Pelangi di Kantor Part 2

Tibalah Sherry di depan pintu ruangan yang tertulis nama Luisa Wine di depannya. Resepsionis itu mengetuk pintu dan membukanya dengan perlahan, Sherry benar-benar kaget ketika akan memasuki ruangan itu.

“Tapi gak bisa begitu dong. Kita udah ngorbanin banyak hal untuk proyek ini, lo harus terima konsekuensinya,” bentak wanita yang ditemui Sherry di lift tadi kepada Luisa Wine, atasan yang menerima Sherry di kantor ini. Luisa terdiam membisu di kursinya saat diteriaki oleh wanita itu yang berdiri tepat disampingnya.

“Maaf Bu, waktunya nggak tepat yaa?” ungkap resepsionis tadi memecah kesunyian yang terjadi diantara mereka. Lalu, kedua wanita yang sedang berbicara tadi menatap ke arah kami berdua.

“Nggak apa-apa. Silahkan masuk.” kata Luisa mempersilahkan masuk diriku dan kemudian resepsionis tadi memohon ijin meninggalkan kami bertiga.
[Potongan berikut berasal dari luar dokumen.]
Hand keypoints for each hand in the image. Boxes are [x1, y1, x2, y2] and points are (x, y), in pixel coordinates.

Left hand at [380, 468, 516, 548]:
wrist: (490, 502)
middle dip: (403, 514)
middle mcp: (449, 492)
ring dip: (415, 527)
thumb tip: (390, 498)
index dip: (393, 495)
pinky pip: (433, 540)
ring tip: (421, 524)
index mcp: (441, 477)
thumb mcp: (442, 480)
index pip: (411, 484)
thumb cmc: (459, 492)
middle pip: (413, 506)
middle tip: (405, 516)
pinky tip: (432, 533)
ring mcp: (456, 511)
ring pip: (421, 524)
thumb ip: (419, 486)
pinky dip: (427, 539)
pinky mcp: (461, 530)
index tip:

“Sherry yaa? Kenalkan ini Rye Grain, partner kerja kamu nanti.” ujar Luisa memperkenalkan kami berdua. Namun, Sherry masih tertegun menatap wajah Rye yang sedikit judes dan jutek padanya. Rye menatapnya dengan sinis lalu kembali menarik perhatiannya pada Luisa.
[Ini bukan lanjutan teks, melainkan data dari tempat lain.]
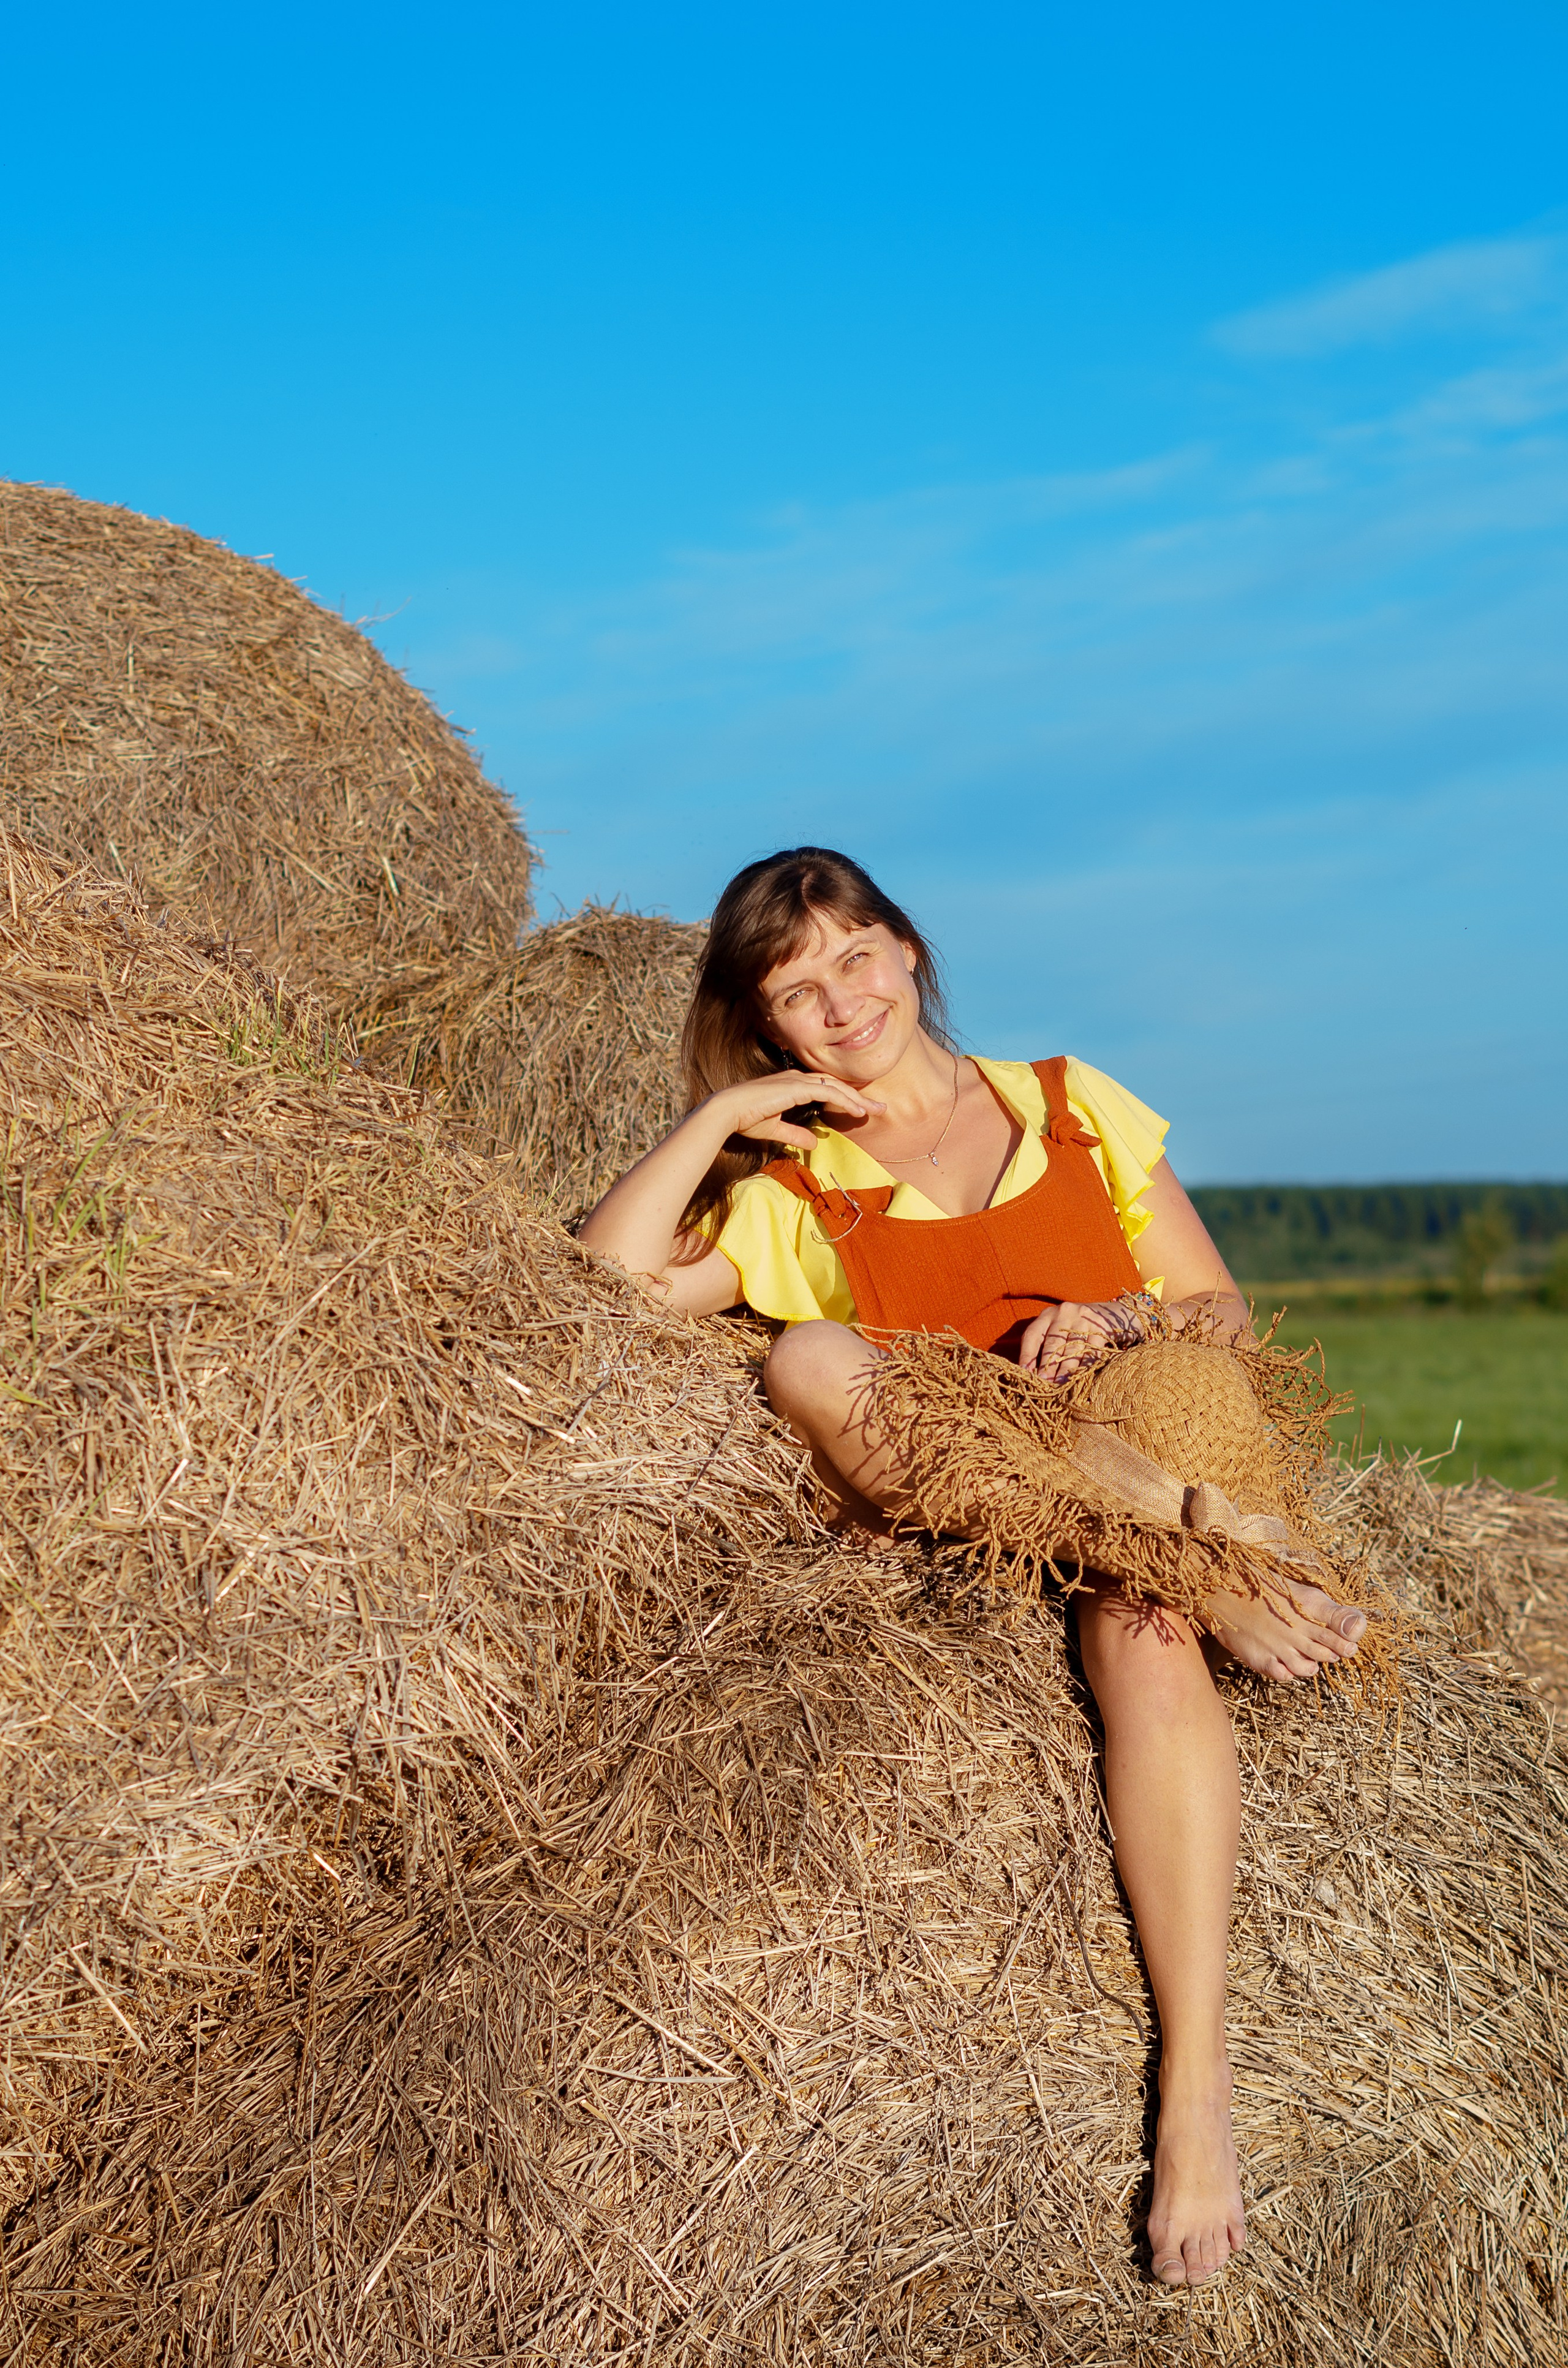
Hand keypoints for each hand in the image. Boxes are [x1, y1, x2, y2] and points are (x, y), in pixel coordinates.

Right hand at [708, 1070, 883, 1151]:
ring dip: (857, 1099)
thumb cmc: (744, 1119)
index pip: (826, 1088)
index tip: (862, 1109)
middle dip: (859, 1097)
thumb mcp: (775, 1129)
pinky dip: (844, 1100)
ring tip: (875, 1110)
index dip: (846, 1097)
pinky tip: (857, 1111)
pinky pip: (827, 1092)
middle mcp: (796, 1078)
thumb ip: (796, 1134)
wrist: (726, 1111)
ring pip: (835, 1087)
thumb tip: (815, 1144)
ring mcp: (796, 1081)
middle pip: (836, 1085)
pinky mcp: (794, 1087)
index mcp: (792, 1085)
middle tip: (879, 1108)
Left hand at [1019, 1297, 1149, 1382]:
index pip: (1032, 1335)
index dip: (1027, 1356)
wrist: (1111, 1313)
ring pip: (1073, 1350)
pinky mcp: (1101, 1326)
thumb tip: (1029, 1373)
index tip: (1025, 1374)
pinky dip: (1087, 1366)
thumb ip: (1045, 1347)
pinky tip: (1083, 1378)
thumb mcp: (1059, 1330)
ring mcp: (1083, 1318)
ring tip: (1061, 1388)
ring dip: (1067, 1372)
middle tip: (1044, 1386)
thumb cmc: (1078, 1328)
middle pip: (1053, 1345)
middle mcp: (1064, 1313)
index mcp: (1048, 1315)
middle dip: (1048, 1368)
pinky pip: (1093, 1350)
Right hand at [1203, 1578, 1366, 1683]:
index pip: (1342, 1629)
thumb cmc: (1265, 1589)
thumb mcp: (1301, 1592)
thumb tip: (1358, 1627)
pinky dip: (1289, 1673)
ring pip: (1309, 1668)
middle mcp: (1297, 1628)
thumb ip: (1330, 1611)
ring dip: (1312, 1666)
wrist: (1223, 1590)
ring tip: (1308, 1659)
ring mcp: (1279, 1645)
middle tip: (1331, 1652)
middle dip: (1334, 1654)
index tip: (1348, 1643)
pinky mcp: (1261, 1658)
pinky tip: (1286, 1664)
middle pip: (1328, 1651)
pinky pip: (1284, 1675)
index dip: (1348, 1639)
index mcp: (1309, 1606)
“Lo tahu kan kalau gue kerja sendiri, lagian omongan kita belum selesai.” ujar Rye pada Luisa dan perlahan menjauh darinya. Saat wanita itu mendekati Sherry yang berdiri terpaku di depan pintu, Sherry menelan ludah dalam-dalam dan menyodorkan tangannya seakan ingin berkenalan dengan wanita itu. Rye menatap gestur tangan Sherry.

“Sher-Sher…”

“Minggir.” perintah Rye. Tatapan tajamnya membuat Sherry sempat berkeringat dingin dan terpaku seperti patung di tempat.

“Lu budek yaa? Gue bilang minggir. Lo ngalangin jalan aja!” bentak Rye memecah keheningan di antara mereka. Sherry jelas tidak terima dengan kata-katanya, dalam hatinya dia meneriaki wanita yang satu ini betapa berengsek sikapnya. Namun, wajah arogannya membuat Sherry bergidik mundur. Dia tahu kalau wanita ini sedang dalam mood yang buruk, jadi lebih baik jangan menyulut api di antara mereka di hari pertamanya bekerja.

Sherry memperhatikan Rye meninggalkan ruangan Luisa dalam keadaan kesal. Namun sebelum Rye keluar, dia melirik mata Sherry dengan tatapan yang menakutkan dan sinis.

“Cih, lo pikir gue takut sama tatapan lo?” gumam Sherry dalam benaknya.

“Sudah, jangan diambil hati. Rye memang selalu bersikap seperti itu sama orang baru, apalagi saat dia tahu kalau posisinya sekarang akan digantikan oleh anak baru.” ujar Luisa seraya menyulutkan rokok di sela-sela jarinya. Namun, kata-kata itu mengagetkan Sherry yang ternyata dirinya akan menggantikan posisi Rye di perusahaan itu.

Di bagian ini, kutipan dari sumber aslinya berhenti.